Another technique, called Over-Provisioning, keeps a certain number of blocks in reserve and doesn't expose them to the OS. For example, if the SSD has a total of 75GB of total space, perhaps only 60GB of it will be exposed to the OS. These reserved blocks can be used for the general pool of available blocks, without the knowledge of the OS, to help performance. These "extra" blocks increase the size of the block pool guaranteeing that at no time will the pool have zero available blank blocks creating a bottleneck while the application waits for a read-modify-erase-write cycle to happen before actually writing data to the SSD. This concept also has benefits for longevity because if a particular block has fewer write cycles remaining compared to any other block, then it can be switched with a block in the reserved pool that has much less usage. This helps the overall wear-leveling of the SSD.
A third technique that has been eagerly awaited for some time is something called a TRIM command. Recall that one of the big performance problems is that when a write is performed to a page that has not been erased yet, the entire block that contains that page has to be read into cache, the new data is merged with the existing data in the block, the block on the SSD is erased, which takes quite a bit of time, and the new block in cache is written to the block. This read-modify-erase-write process takes much more time than just a write would on the SSD. The TRIM command tells the SSD controller when a page is no longer needed so that it can be flagged for erasing. Then the SSD controller can write the new data to a "clean" page on a block so that the entire read-modify-erase-write cycle is avoided (the cycle just becomes "write"). Thus, the overall write performance is much better.

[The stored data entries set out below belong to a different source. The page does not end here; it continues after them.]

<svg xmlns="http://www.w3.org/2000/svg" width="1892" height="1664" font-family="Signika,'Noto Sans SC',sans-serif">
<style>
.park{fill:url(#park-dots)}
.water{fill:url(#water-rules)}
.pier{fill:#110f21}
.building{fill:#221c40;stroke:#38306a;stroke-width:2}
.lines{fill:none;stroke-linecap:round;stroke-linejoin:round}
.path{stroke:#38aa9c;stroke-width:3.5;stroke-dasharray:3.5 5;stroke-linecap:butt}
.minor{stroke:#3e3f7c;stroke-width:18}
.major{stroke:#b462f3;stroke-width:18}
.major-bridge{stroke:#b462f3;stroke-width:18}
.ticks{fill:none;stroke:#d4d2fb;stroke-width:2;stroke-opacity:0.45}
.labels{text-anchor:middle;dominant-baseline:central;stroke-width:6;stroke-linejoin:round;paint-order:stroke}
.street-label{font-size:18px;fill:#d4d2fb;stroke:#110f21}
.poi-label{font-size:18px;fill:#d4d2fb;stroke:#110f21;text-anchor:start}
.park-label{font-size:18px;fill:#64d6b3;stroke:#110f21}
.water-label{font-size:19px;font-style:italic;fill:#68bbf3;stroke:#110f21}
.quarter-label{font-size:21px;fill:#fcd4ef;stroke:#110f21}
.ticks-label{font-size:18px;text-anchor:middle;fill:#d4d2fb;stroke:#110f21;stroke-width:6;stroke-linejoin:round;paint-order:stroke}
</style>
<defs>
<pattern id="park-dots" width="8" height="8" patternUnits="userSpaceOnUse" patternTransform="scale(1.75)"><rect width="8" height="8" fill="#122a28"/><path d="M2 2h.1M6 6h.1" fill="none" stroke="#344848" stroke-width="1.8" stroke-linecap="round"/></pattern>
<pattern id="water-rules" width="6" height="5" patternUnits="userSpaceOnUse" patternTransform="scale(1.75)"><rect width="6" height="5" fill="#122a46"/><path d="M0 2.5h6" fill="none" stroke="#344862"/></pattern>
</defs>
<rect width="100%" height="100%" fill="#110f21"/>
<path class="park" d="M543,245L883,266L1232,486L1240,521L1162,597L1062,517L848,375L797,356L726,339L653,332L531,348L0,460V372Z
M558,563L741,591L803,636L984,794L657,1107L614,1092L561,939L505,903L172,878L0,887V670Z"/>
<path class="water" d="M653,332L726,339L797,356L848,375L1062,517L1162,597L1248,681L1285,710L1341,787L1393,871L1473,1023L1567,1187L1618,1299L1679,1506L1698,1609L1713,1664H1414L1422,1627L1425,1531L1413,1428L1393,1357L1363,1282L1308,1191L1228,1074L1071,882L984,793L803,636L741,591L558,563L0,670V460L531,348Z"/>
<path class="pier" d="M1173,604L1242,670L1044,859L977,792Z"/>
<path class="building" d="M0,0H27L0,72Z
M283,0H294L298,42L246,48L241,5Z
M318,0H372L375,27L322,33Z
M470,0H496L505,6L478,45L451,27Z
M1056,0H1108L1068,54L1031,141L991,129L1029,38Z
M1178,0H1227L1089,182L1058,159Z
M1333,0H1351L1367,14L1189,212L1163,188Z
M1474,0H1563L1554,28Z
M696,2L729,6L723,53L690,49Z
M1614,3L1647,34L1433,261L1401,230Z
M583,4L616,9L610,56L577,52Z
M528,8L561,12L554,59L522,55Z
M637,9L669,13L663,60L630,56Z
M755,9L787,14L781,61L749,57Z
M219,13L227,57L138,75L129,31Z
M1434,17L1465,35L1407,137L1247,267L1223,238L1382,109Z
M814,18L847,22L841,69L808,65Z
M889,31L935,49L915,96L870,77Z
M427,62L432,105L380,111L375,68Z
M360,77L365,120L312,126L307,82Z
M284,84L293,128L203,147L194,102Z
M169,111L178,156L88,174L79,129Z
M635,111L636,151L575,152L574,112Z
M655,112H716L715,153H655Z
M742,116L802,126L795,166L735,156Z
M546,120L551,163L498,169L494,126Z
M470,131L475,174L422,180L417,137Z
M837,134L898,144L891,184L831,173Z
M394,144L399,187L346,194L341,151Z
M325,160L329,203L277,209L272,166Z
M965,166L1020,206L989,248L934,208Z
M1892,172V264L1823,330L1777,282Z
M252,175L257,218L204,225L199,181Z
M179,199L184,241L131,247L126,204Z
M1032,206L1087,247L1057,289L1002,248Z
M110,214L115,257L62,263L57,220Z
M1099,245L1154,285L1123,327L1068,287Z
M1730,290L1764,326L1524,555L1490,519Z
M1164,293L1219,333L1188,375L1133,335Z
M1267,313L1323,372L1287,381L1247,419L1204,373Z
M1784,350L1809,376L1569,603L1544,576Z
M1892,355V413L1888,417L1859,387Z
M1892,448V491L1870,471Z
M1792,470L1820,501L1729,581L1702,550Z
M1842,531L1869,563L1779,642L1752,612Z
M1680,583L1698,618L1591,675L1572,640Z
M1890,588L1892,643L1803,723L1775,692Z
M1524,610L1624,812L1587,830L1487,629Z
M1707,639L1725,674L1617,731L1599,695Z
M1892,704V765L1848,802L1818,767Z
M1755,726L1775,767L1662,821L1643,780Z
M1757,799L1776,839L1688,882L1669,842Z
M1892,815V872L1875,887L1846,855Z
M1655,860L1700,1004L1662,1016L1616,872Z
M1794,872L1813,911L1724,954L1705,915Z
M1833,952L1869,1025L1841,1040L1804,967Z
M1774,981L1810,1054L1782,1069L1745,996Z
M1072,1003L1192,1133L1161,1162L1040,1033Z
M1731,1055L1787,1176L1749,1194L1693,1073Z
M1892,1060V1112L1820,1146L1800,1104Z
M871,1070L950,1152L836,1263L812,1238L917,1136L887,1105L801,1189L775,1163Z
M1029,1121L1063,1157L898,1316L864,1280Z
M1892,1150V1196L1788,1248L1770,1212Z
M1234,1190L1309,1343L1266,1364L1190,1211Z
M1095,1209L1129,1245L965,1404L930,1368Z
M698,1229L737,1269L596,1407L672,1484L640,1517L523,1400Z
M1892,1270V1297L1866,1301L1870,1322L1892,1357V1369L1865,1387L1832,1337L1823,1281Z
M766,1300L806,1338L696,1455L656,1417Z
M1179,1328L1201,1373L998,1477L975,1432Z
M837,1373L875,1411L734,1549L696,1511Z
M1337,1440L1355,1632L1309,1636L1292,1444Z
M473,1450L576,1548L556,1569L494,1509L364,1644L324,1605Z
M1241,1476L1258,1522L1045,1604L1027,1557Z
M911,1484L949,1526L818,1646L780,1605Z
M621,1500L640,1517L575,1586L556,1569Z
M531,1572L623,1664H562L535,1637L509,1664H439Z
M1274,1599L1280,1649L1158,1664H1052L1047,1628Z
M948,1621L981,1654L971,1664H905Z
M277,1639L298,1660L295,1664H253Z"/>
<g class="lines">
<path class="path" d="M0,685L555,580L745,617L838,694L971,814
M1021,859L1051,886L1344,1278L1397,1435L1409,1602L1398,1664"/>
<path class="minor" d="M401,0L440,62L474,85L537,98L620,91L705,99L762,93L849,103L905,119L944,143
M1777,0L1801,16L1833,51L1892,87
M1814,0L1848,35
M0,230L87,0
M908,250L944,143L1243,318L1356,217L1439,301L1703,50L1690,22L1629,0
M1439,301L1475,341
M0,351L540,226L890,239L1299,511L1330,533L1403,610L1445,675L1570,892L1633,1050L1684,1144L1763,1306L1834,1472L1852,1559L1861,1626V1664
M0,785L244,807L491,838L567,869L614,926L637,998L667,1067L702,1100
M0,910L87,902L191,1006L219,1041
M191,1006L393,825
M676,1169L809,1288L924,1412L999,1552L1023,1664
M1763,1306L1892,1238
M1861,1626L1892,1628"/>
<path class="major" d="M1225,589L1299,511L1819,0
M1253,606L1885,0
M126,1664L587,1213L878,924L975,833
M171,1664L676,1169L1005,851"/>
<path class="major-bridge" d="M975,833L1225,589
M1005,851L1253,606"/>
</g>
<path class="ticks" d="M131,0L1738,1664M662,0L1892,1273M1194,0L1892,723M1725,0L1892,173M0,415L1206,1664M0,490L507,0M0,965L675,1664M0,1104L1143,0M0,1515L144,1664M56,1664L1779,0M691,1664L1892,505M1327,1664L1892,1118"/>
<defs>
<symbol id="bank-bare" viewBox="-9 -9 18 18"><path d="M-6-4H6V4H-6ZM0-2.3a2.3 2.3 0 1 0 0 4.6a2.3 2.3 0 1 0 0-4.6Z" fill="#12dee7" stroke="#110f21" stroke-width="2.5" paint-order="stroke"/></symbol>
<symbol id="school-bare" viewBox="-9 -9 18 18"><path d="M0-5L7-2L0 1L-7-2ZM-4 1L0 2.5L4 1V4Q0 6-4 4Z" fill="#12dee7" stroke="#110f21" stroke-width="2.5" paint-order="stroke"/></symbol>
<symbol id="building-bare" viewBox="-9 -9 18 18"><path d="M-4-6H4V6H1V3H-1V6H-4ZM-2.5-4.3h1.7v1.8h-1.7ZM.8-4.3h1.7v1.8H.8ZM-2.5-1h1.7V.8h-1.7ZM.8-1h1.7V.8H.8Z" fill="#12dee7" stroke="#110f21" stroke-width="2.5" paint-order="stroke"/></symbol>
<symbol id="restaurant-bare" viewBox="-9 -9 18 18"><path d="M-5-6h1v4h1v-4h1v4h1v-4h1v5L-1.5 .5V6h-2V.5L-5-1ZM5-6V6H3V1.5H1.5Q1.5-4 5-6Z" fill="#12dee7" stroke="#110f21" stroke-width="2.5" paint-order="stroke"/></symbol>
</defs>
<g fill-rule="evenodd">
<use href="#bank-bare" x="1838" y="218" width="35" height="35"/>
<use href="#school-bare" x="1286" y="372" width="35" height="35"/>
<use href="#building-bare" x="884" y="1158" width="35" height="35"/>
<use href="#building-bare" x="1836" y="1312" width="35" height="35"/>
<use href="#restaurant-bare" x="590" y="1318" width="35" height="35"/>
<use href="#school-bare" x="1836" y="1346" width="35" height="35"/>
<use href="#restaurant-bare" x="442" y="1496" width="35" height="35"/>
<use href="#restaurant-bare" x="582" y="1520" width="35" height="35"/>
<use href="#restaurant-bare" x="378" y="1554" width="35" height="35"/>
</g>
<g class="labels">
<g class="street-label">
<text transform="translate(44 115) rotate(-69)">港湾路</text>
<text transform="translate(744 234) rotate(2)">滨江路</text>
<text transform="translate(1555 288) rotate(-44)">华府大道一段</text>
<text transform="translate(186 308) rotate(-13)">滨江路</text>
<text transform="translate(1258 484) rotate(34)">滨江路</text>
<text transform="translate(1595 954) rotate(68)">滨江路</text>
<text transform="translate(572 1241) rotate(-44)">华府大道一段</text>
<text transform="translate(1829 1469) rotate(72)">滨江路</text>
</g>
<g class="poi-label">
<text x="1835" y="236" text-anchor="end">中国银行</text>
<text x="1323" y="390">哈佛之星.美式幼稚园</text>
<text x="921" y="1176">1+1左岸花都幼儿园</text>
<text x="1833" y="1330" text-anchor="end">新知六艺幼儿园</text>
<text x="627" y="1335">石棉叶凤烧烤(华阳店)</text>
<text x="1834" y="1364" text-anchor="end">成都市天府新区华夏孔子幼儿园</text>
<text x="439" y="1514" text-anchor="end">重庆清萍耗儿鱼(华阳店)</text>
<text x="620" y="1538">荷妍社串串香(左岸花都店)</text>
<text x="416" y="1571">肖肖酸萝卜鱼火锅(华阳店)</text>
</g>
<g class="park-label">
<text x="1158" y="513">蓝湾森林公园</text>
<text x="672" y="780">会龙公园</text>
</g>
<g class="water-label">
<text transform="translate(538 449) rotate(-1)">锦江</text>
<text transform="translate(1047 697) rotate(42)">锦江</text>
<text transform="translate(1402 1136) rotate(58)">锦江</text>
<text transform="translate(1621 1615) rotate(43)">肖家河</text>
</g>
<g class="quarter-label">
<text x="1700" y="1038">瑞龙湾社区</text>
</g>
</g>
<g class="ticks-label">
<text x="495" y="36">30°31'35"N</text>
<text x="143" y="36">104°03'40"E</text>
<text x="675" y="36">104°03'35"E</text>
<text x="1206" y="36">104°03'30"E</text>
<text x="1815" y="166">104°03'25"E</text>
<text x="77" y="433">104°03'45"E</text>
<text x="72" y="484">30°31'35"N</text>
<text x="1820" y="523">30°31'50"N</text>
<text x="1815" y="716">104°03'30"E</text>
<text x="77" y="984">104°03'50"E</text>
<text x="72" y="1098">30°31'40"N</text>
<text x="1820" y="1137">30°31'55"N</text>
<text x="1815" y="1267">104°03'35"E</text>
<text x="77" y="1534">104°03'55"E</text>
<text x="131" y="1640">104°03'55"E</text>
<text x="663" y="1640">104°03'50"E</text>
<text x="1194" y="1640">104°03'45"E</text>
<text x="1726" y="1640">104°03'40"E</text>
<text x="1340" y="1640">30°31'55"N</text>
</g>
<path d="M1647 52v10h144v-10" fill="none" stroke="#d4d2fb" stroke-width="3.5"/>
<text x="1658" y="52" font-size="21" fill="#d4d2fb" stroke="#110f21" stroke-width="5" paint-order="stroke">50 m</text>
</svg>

All of these techniques, plus others, have been incorporated into SSDs with varying degrees of success. As with everything, there are trade-off that have to be made in the design of the SSD. These previously described techniques require a more sophisticated controller which costs more to design and manufacture. Over-provisioning means that you don't get to use the entire capacity of the drive increasing the apparent cost of the drive. So SSD manufacturers combine these various techniques while watching the overall performance and price when they design a new SSD.
In this second part of the article series, I want to test an enterprise class drive, an Intel X25-E drive, to see how well it performs over time as a way to understand the impact of these techniques on SSD performance. In particular, I will be performing some benchmarks on a brand new clean drive and then running some I/O intensive tests against the drive. Immediately following the I/O tests I will re-run the benchmarks to look for signs of degraded performance.
Benchmarking Approach and Setup
The old phrase of "if you're going to do it, do it right," definitely rings true for benchmarking. All too often, storage benchmarks are nothing less than marketing materials providing very little useful information. So in this article I will follow the concepts explained in this article that should improve the quality of the benchmarks. In particular I will follow this advice.
- The motivation behind the benchmarks will be explained (if it hasn't already)
- Relevant and useful storage benchmarks will be used
- The benchmarks will be detailed as much as possible
- The tests will run for more than 60 seconds
- Each test is run 10 times and the average and standard deviation of the results is reported
These basic steps and techniques can make benchmarking much more useful.